REQUIRED WORK: Print every line of the material below without changing anything.

EXTRACTED DATA:
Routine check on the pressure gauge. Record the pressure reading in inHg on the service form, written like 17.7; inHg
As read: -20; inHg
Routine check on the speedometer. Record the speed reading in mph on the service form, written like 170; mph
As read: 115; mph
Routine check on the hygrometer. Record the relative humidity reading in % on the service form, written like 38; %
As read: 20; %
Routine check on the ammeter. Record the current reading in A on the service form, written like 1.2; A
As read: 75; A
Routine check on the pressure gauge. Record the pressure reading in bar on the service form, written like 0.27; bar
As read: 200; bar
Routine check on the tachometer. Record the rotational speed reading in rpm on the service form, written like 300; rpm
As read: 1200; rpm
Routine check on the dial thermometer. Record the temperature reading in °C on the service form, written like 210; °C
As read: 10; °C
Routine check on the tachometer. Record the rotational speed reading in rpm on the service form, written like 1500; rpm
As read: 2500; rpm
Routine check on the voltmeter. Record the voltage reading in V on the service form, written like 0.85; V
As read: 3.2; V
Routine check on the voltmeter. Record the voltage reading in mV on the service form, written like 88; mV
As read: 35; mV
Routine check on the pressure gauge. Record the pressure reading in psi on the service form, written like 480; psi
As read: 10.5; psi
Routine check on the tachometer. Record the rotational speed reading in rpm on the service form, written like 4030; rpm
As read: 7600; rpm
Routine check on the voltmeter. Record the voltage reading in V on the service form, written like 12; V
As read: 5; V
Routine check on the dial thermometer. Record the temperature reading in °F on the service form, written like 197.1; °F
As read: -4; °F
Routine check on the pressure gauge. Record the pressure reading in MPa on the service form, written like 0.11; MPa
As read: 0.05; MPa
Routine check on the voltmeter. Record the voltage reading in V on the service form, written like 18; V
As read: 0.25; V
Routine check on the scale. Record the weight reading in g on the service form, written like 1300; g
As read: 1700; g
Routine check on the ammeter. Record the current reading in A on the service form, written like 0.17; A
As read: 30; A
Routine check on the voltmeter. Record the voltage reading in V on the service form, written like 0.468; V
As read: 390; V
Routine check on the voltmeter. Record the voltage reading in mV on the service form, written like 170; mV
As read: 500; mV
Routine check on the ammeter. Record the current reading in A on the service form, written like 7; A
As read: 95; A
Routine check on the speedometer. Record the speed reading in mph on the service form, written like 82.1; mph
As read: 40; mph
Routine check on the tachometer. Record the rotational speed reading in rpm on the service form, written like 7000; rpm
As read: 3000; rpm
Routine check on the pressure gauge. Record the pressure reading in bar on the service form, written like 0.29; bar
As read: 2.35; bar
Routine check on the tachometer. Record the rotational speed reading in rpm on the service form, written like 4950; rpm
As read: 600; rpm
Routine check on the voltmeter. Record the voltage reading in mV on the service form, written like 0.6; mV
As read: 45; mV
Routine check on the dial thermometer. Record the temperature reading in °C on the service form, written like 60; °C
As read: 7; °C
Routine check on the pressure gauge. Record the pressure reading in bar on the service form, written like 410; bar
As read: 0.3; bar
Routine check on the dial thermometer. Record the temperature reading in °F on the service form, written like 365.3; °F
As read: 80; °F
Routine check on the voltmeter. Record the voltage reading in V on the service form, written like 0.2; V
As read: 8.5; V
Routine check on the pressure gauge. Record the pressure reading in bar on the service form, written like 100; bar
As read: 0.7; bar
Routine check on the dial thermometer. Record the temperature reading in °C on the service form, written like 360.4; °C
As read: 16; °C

RESULT FOR THIS EXERCISE:
Routine check on the pressure gauge. Record the pressure reading in inHg on the service form, written like 17.7; inHg
As read: -20; inHg
Routine check on the speedometer. Record the speed reading in mph on the service form, written like 170; mph
As read: 115; mph
Routine check on the hygrometer. Record the relative humidity reading in % on the service form, written like 38; %
As read: 20; %
Routine check on the ammeter. Record the current reading in A on the service form, written like 1.2; A
As read: 75; A
Routine check on the pressure gauge. Record the pressure reading in bar on the service form, written like 0.27; bar
As read: 200; bar
Routine check on the tachometer. Record the rotational speed reading in rpm on the service form, written like 300; rpm
As read: 1200; rpm
Routine check on the dial thermometer. Record the temperature reading in °C on the service form, written like 210; °C
As read: 10; °C
Routine check on the tachometer. Record the rotational speed reading in rpm on the service form, written like 1500; rpm
As read: 2500; rpm
Routine check on the voltmeter. Record the voltage reading in V on the service form, written like 0.85; V
As read: 3.2; V
Routine check on the voltmeter. Record the voltage reading in mV on the service form, written like 88; mV
As read: 35; mV
Routine check on the pressure gauge. Record the pressure reading in psi on the service form, written like 480; psi
As read: 10.5; psi
Routine check on the tachometer. Record the rotational speed reading in rpm on the service form, written like 4030; rpm
As read: 7600; rpm
Routine check on the voltmeter. Record the voltage reading in V on the service form, written like 12; V
As read: 5; V
Routine check on the dial thermometer. Record the temperature reading in °F on the service form, written like 197.1; °F
As read: -4; °F
Routine check on the pressure gauge. Record the pressure reading in MPa on the service form, written like 0.11; MPa
As read: 0.05; MPa
Routine check on the voltmeter. Record the voltage reading in V on the service form, written like 18; V
As read: 0.25; V
Routine check on the scale. Record the weight reading in g on the service form, written like 1300; g
As read: 1700; g
Routine check on the ammeter. Record the current reading in A on the service form, written like 0.17; A
As read: 30; A
Routine check on the voltmeter. Record the voltage reading in V on the service form, written like 0.468; V
As read: 390; V
Routine check on the voltmeter. Record the voltage reading in mV on the service form, written like 170; mV
As read: 500; mV
Routine check on the ammeter. Record the current reading in A on the service form, written like 7; A
As read: 95; A
Routine check on the speedometer. Record the speed reading in mph on the service form, written like 82.1; mph
As read: 40; mph
Routine check on the tachometer. Record the rotational speed reading in rpm on the service form, written like 7000; rpm
As read: 3000; rpm
Routine check on the pressure gauge. Record the pressure reading in bar on the service form, written like 0.29; bar
As read: 2.35; bar
Routine check on the tachometer. Record the rotational speed reading in rpm on the service form, written like 4950; rpm
As read: 600; rpm
Routine check on the voltmeter. Record the voltage reading in mV on the service form, written like 0.6; mV
As read: 45; mV
Routine check on the dial thermometer. Record the temperature reading in °C on the service form, written like 60; °C
As read: 7; °C
Routine check on the pressure gauge. Record the pressure reading in bar on the service form, written like 410; bar
As read: 0.3; bar
Routine check on the dial thermometer. Record the temperature reading in °F on the service form, written like 365.3; °F
As read: 80; °F
Routine check on the voltmeter. Record the voltage reading in V on the service form, written like 0.2; V
As read: 8.5; V
Routine check on the pressure gauge. Record the pressure reading in bar on the service form, written like 100; bar
As read: 0.7; bar
Routine check on the dial thermometer. Record the temperature reading in °C on the service form, written like 360.4; °C
As read: 16; °C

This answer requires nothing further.